Dominique-Chantal Dorel, vous partez à la retraite après une longue carrière de 36 années à la FHP, quelles sont les évolutions de la profession que vous avez constatées ?
Heureusement, d’autres que moi ont aussi cette mémoire de la profession. Les groupes nationaux de cliniques sont arrivés comme moi en 1986, et étaient absents jusque-là. À cette époque également les PDG des établissements de santé privés étaient quasi exclusivement des chirurgiens, épaulés par des directeurs dont beaucoup étaient des ex-militaires. La dimension médicale était alors prépondérante mais entre les deux faces du même homme – médecin libéral et PDG – il pouvait y avoir conflit. Le modèle de financement de l’époque créait un lien très fort entre le praticien et la clinique, que la T2A a totalement coupé. Le secteur s’est aujourd’hui professionnalisé, c’est une bonne chose, et nous avons des gestionnaires à la tête des cliniques.
Par ailleurs, si les directeurs des cliniques demeurent comme hier discrets, protégeant le secret des affaires de PME parfois concurrentes, la parole du patient s’est en revanche révélée. En 1986, le patient face au médecin n’était pas écouté. Pour moi, dire que le patient est acteur de sa santé a un sens très fort. Il va au bloc debout et non plus couché, cette évolution est primordiale.
Des étapes vous ont-elles particulièrement marquée ?

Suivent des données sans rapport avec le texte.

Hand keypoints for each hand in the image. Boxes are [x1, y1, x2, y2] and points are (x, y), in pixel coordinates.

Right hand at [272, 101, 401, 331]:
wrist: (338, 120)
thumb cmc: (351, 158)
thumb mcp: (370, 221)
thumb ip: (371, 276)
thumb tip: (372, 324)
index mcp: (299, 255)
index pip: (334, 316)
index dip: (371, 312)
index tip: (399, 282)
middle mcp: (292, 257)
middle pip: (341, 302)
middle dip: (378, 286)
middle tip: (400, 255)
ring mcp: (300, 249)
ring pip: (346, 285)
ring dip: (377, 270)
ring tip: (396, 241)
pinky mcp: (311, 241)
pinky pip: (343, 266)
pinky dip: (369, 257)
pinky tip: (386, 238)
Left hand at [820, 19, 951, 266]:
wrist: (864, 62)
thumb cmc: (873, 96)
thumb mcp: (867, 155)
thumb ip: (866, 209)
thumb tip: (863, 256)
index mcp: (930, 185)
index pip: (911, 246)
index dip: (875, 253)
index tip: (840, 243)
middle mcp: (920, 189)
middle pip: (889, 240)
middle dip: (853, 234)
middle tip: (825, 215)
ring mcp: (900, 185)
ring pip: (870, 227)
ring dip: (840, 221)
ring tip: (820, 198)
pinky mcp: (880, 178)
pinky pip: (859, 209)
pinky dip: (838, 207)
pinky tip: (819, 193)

Au fil des 5 présidences FHP et encore davantage de ministres, deux étapes m’ont marquée. Tout d’abord, du temps de Michèle Barzacq, la révolution de la chirurgie ambulatoire à l’initiative de l’hospitalisation privée. Louis Serfaty, président FHP s’est battu en interne puis en externe pour développer la chirurgie ambulatoire et a poussé un système d’échange des autorisations de lit d’hospitalisation avec des postes en ambulatoire. La deuxième étape est la mise en œuvre de la T2A sous la présidence de Max Ponseillé.
L’hospitalisation privée est-elle entrée dans une phase de maturité ?

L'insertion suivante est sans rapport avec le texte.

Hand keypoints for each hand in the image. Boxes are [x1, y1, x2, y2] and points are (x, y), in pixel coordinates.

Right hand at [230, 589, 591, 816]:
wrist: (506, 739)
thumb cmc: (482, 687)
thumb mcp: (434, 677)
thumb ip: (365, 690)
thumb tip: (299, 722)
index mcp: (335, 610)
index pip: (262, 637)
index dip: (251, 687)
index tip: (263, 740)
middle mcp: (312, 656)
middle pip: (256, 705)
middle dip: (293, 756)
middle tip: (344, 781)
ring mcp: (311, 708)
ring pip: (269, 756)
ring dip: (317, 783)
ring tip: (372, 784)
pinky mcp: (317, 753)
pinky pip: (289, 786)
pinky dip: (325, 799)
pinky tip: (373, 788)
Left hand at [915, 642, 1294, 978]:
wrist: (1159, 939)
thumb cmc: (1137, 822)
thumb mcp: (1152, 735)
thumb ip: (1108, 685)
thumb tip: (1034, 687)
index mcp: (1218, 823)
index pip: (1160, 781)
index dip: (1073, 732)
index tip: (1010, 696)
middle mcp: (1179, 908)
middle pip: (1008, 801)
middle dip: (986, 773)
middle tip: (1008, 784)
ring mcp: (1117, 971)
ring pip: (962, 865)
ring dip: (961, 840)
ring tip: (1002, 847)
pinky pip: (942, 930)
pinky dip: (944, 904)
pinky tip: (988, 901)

Avec plus de 60 % de la chirurgie ambulatoire, on était d’égal à égal avec le secteur public, aujourd’hui il y a une stabilisation des parts. Le secteur privé a encore des points de développement en SSR, en psy, etc. mais notre place est aujourd’hui reconnue.
Durant le premier mandat de la présidence de Lamine Gharbi, nous avons vécu une période difficile où l’hospitalisation privée était remise en cause, c’était la période Touraine. Avec la loi HPST de Bachelot, nous avions enfin réussi à balayer la question du statut, heureusement avec Agnès Buzyn, je l’espère, nous revenons à ce schéma, c’est une évolution favorable.
Comment voyez-vous le secteur dans 36 ans ?
Je vois des établissements privés qui existent toujours avec en leur sein de la télémédecine, en satellite des centres de consultations, et qui entretiennent des liens forts avec la médecine de ville. Les cliniques au nombre de 1 600 sont aujourd’hui autour de 1 000 mais le poids du secteur demeure. La restructuration du secteur est quasi terminée et nous devons conserver des établissements de proximité.
Je vois également un attachement à la fédération car depuis le départ, 95 % des établissements privés sont adhérents. Ceci est un sens politique fort.
J’espère enfin que l’important sera l’efficience et la qualité et non plus le statut. Dès lors, les cliniques auront les moyens de défendre leur place. Je souhaite à l’hospitalisation privée d’être innovante. La réforme ministérielle de transformation du système de santé est en cours et le secteur privé va s’adapter comme il l’a toujours fait. Ce talent d’adaptabilité est constant.